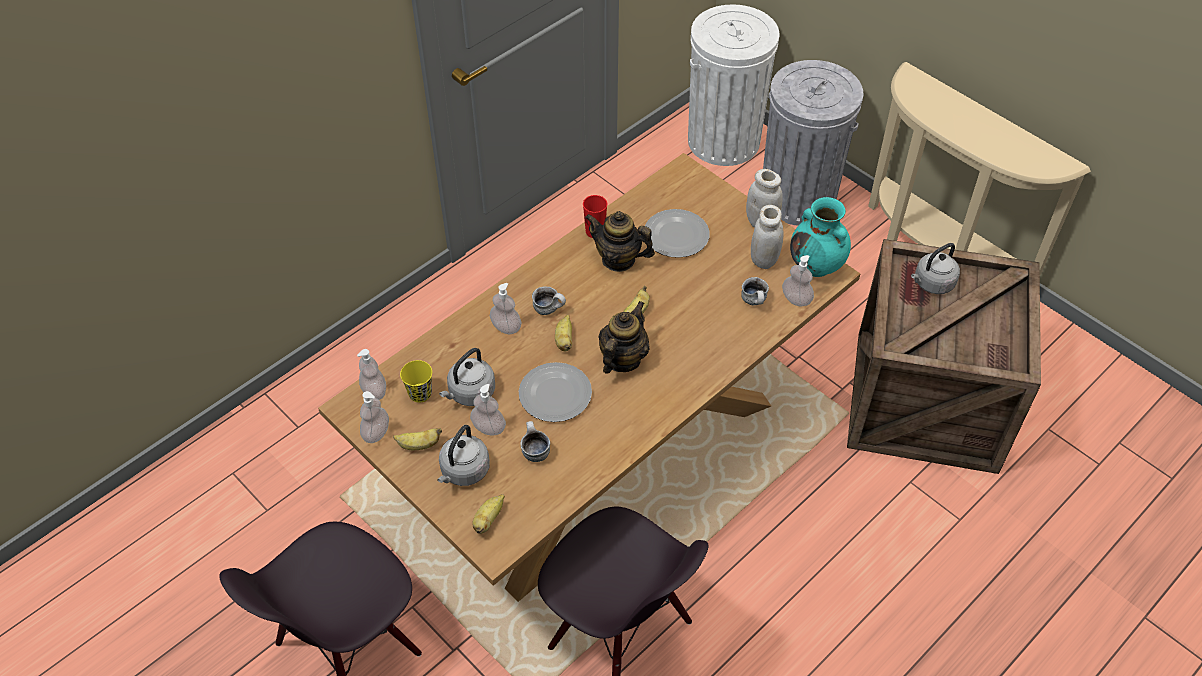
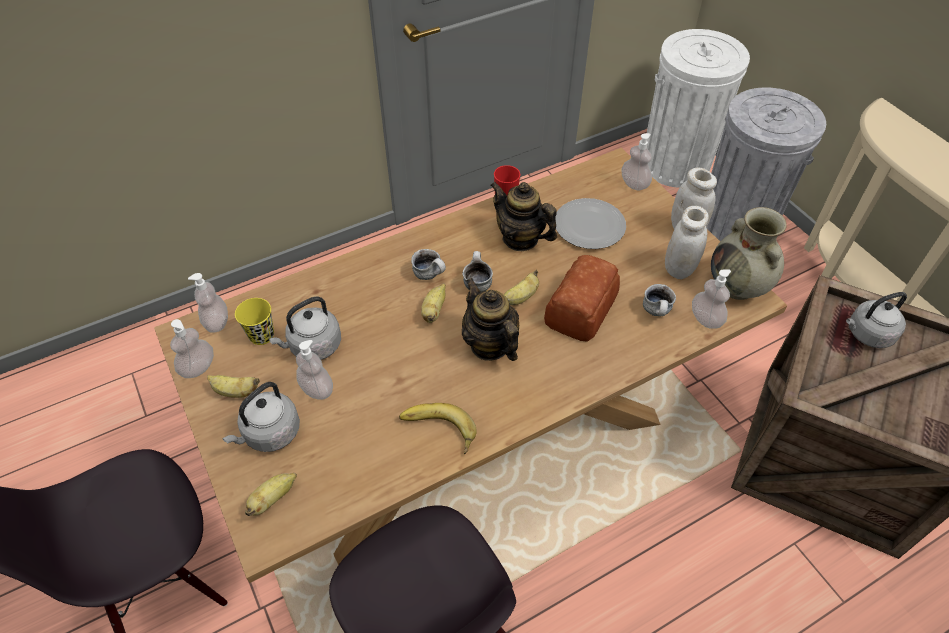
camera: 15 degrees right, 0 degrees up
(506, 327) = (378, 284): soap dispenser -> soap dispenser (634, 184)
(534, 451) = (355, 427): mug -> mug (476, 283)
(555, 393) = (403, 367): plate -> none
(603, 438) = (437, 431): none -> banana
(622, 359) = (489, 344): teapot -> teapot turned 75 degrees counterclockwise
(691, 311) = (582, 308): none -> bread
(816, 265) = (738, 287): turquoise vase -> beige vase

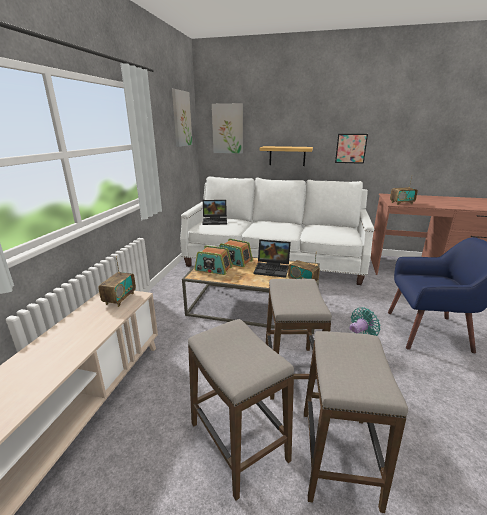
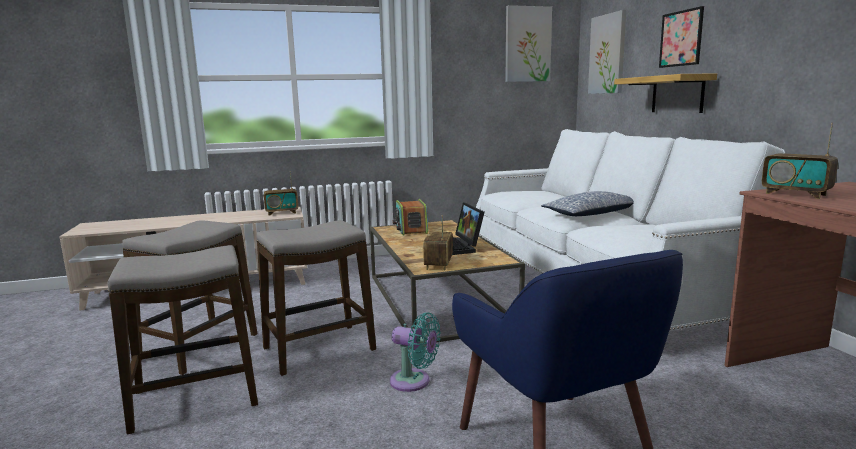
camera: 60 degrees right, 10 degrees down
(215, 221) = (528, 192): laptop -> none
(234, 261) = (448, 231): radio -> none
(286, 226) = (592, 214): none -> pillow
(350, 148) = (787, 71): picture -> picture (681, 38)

__Your instructions__:
Transcribe exactly the span of lines that opens with the line holding "(506, 327) = (378, 284): soap" and closes with the last line of the entries above. Omit pictures.

__Expected answer__:
(506, 327) = (378, 284): soap dispenser -> soap dispenser (634, 184)
(534, 451) = (355, 427): mug -> mug (476, 283)
(555, 393) = (403, 367): plate -> none
(603, 438) = (437, 431): none -> banana
(622, 359) = (489, 344): teapot -> teapot turned 75 degrees counterclockwise
(691, 311) = (582, 308): none -> bread
(816, 265) = (738, 287): turquoise vase -> beige vase

camera: 60 degrees right, 10 degrees down
(215, 221) = (528, 192): laptop -> none
(234, 261) = (448, 231): radio -> none
(286, 226) = (592, 214): none -> pillow
(350, 148) = (787, 71): picture -> picture (681, 38)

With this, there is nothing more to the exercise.